MOZART: The Marriage of Figaro

by Michael Clive

Overture

“Non so più cosa son”

“Voi che sapete”

It all begins with five notes: a quick trill that starts on the first tone of the major scale, tugging us eagerly by the sleeve and pulling us headlong into a joyful overture that starts fast and intense, then gets more so. Welcome to Le Nozze di Figaro, “The Marriage of Figaro,” Mozart’s 1786 opera and the first of his magnificent collaborations with librettist Lorenzo da Ponte.

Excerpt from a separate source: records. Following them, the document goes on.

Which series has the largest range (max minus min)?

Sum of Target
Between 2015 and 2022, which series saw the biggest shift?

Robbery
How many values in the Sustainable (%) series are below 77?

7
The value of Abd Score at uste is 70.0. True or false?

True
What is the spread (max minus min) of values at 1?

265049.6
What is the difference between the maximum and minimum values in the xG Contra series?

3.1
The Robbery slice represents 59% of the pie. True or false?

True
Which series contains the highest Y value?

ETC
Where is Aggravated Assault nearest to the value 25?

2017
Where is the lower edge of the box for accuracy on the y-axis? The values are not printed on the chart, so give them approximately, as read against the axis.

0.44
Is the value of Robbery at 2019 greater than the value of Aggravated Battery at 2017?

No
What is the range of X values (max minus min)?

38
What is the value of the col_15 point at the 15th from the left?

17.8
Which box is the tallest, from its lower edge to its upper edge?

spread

Much of the romantic hubbub in Nozze is propelled by Cherubino, a comic character whose charm and energy steal every scene he’s in.  Sung by a mezzo-soprano— i.e., “in disguise” as a male — Cherubino is a randy adolescent boy who has only one thing on his mind: He gets an immediate crush on every woman he sees. In the context of the opera, “Non so più” and “Voi che sapete” are songs he has written to express this sweet confusion. In his Act I aria, “Non so più,” we hear his breathlessness and desperation as he describes to Susanna his need to declare is feelings of love at every moment, waking or sleeping, in company or alone. By Act II, when he sings “Voi che sapete,” he is calmer, and in his song he beseeches the more experienced Susanna and the Countess Almaviva to counsel him in the ways of love.